It’s a hallmark sign of this strange pandemic labor market: America had a record 10.1 million jobs available in June, as businesses struggled to hire enough staff to support the full reopening of the economy.
Hiring is rampant across industries, as businesses are still rebuilding the capacity lost during last year’s lockdowns. Professional and business services, retail, hotels and restaurants added the most job openings, according to the Bureau of Labor Statistics report released Monday.
But many jobless workers are facing complexities. Some continue to struggle with finding child care, while others are concerned about the risk of contracting the virus at work.
“If we want to sustain our economic recovery, we have to get serious about removing barriers to filling these open jobs,” said Neil Bradley, executive vice president and chief policy officer of the US Chamber of Commerce.
Specifically, Bradley added, “that includes addressing childcare needs, rightsizing unemployment programs, skills training, and increasing legal immigration.”
Economists expect that at least the child care aspect will be addressed when schools reopen in person after the summer. But the rampant spread of the Covid-19 Delta variant is adding exposure risk. Meanwhile, the generous pandemic-era unemployment benefits that have already ceased in multiple states will run out in September, which could affect the rate of hiring as well.
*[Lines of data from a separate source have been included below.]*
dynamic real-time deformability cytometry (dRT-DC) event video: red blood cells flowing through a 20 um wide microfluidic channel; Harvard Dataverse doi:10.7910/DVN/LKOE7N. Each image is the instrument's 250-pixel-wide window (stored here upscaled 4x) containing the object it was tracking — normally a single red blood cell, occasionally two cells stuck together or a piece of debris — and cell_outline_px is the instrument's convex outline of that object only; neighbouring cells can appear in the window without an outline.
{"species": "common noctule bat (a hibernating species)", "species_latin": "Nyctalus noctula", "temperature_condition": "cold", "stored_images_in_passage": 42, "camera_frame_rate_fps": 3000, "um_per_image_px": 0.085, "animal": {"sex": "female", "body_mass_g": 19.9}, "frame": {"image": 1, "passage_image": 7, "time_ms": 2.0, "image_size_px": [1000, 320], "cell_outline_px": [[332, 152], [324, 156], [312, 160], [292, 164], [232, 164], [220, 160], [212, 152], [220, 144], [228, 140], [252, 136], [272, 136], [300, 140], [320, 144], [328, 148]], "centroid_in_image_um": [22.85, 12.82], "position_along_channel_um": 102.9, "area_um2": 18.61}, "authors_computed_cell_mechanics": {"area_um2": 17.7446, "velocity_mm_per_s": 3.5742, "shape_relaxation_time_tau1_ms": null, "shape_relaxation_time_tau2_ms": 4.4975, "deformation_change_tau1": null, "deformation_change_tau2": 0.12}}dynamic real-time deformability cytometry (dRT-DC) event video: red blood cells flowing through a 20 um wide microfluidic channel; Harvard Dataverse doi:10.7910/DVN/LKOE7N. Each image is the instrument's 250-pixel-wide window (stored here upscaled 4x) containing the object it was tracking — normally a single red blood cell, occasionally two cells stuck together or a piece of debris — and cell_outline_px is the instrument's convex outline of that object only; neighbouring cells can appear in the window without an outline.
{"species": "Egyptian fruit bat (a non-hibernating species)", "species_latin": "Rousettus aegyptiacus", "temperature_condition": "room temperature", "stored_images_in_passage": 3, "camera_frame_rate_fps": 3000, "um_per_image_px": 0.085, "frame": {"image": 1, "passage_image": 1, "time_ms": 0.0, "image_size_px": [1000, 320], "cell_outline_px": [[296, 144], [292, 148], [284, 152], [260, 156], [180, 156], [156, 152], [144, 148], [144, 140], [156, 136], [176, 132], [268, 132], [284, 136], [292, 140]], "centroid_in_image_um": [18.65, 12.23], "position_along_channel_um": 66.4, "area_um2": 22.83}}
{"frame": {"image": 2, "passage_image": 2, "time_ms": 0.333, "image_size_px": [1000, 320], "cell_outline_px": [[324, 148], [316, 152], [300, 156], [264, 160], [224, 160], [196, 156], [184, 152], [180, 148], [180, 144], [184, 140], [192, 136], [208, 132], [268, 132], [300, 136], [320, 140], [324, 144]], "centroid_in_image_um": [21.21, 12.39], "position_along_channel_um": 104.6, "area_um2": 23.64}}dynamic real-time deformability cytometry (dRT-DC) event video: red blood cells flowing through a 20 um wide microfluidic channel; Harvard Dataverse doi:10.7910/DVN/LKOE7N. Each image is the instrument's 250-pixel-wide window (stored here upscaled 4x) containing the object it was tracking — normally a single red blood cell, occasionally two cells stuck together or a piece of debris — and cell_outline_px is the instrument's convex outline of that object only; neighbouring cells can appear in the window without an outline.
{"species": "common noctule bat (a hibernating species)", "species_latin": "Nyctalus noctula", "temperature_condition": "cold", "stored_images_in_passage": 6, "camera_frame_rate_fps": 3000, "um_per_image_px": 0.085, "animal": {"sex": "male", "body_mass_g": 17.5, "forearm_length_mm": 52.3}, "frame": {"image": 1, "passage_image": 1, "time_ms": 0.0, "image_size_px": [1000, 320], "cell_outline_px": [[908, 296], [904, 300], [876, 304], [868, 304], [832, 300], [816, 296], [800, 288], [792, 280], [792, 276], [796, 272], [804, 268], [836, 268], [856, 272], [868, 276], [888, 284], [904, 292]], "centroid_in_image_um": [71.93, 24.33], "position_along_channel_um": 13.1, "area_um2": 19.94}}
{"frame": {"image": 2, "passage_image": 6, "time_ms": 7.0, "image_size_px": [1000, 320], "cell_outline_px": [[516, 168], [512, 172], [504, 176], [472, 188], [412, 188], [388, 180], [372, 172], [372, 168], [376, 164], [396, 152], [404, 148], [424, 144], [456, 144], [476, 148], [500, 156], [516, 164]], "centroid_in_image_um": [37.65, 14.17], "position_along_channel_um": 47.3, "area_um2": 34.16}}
Hires, layoffs and voluntary quits
In June, the number of hires rose to 6.7 million, particularly due to increased activity in retail and education.
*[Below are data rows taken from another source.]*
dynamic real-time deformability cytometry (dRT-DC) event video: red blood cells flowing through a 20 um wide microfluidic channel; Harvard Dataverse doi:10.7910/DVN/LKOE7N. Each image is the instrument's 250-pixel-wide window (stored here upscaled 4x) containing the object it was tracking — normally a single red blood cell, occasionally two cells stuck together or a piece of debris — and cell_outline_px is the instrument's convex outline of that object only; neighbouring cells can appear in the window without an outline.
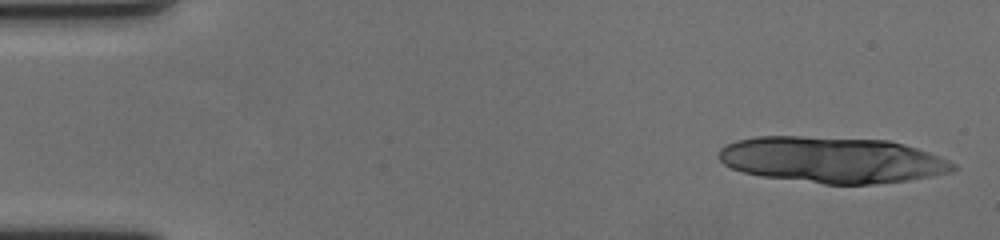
{"species": "human", "species_latin": "Homo sapiens", "temperature_condition": "cold", "stored_images_in_passage": 15, "camera_frame_rate_fps": 3000, "um_per_image_px": 0.085, "donor": {"sex": "female"}, "frame": {"image": 1, "passage_image": 1, "time_ms": 0.0, "image_size_px": [1000, 240], "cell_outline_px": [[956, 168], [952, 172], [932, 176], [904, 180], [872, 184], [824, 184], [760, 176], [744, 172], [732, 168], [724, 164], [716, 156], [720, 148], [736, 140], [756, 136], [800, 136], [888, 140], [904, 144], [928, 152], [948, 160], [956, 164]], "centroid_in_image_um": [70.7, 13.58], "position_along_channel_um": 14.3, "area_um2": 62.94}}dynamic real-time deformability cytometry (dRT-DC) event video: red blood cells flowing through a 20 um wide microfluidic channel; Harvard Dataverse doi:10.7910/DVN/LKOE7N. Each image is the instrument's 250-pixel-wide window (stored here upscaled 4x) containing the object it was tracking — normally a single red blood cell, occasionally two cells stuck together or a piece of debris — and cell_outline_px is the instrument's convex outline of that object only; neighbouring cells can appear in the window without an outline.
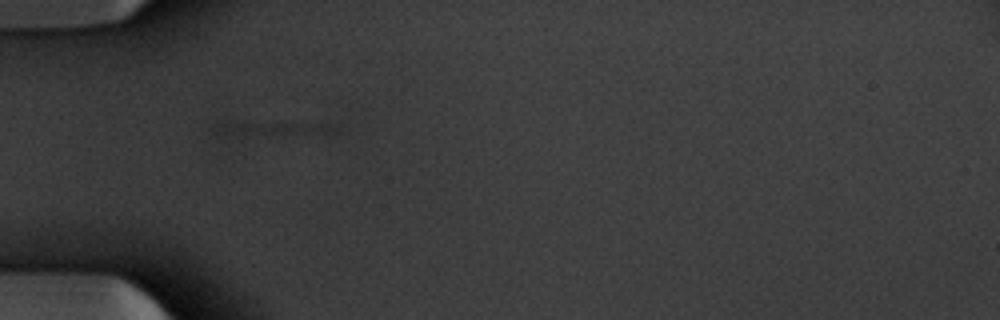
{"species": "common noctule bat (a hibernating species)", "species_latin": "Nyctalus noctula", "temperature_condition": "warm", "stored_images_in_passage": 20, "segment_of_instrument_passage": [2, 2], "camera_frame_rate_fps": 3000, "um_per_image_px": 0.085, "animal": {"sex": "male", "body_mass_g": 20.1, "forearm_length_mm": 53.5}, "frame": {"image": 1, "passage_image": 17, "time_ms": 5.333, "image_size_px": [1000, 320], "cell_outline_px": [[340, 132], [244, 136], [228, 136], [208, 132], [208, 124], [220, 120], [228, 120], [340, 124]], "centroid_in_image_um": [22.82, 10.89], "position_along_channel_um": 62.2, "area_um2": 11.79}}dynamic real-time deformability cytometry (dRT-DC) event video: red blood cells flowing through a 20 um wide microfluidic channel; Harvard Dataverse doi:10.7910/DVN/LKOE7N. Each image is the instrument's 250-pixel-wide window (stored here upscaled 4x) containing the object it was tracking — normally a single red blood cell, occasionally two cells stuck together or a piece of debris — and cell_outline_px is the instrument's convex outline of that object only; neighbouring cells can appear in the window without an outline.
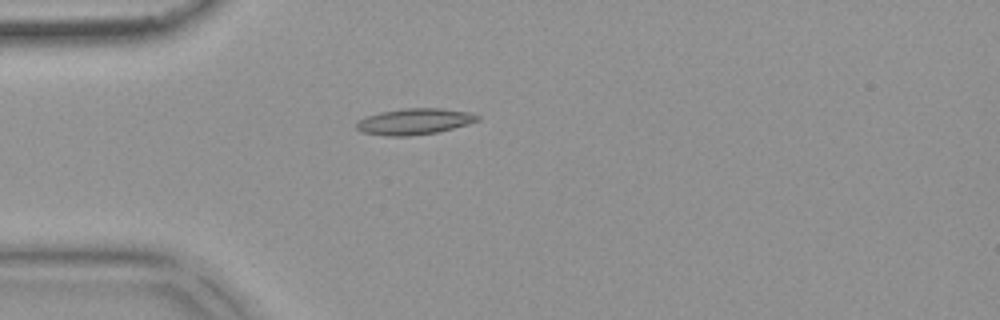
{"species": "common noctule bat (a hibernating species)", "species_latin": "Nyctalus noctula", "temperature_condition": "warm", "stored_images_in_passage": 53, "camera_frame_rate_fps": 3000, "um_per_image_px": 0.085, "animal": {"sex": "female", "body_mass_g": 18.4}, "frame": {"image": 1, "passage_image": 15, "time_ms": 4.667, "image_size_px": [1000, 320], "cell_outline_px": [[480, 120], [468, 124], [436, 132], [408, 136], [388, 136], [360, 132], [356, 128], [356, 124], [360, 120], [368, 116], [380, 112], [404, 108], [440, 108], [472, 112], [480, 116]], "centroid_in_image_um": [35.25, 10.32], "position_along_channel_um": 49.7, "area_um2": 18.38}}
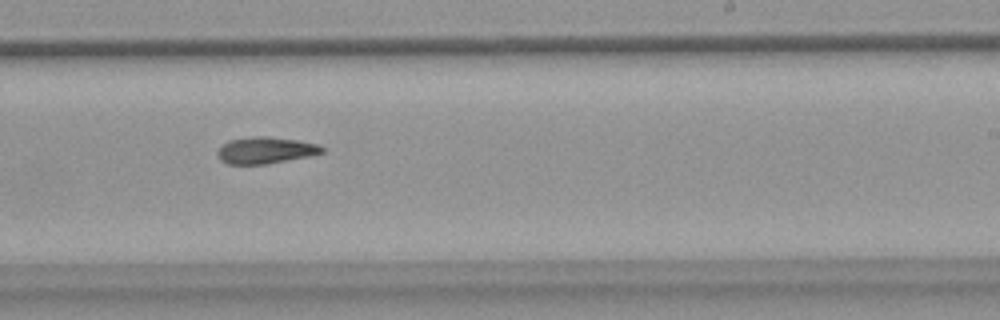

The layoff rate was unchanged at 0.9%, the lowest level on record and flat from May, while the voluntary separation rate rose to 2.7%.
The uptick in the quits rate is likely due “in part to increased opportunities for workers to find better job matches, potentially with higher wages or safer working conditions in the lingering pandemic,” said Elise Gould, senior economist at the Economic Policy Institute, in a tweet.
The unemployment rate fell to 5.4% in July and economists are getting more optimistic that it will reach pre-pandemic levels next year: Goldman Sachs predicts 3.5% unemployment by the end of 2022.
That said, the overall jobless rate is just one measure of the labor market. Participation rates are still down and even though unemployment sank across most demographic groups in July, it remains higher for Black, Hispanic and Asian workers.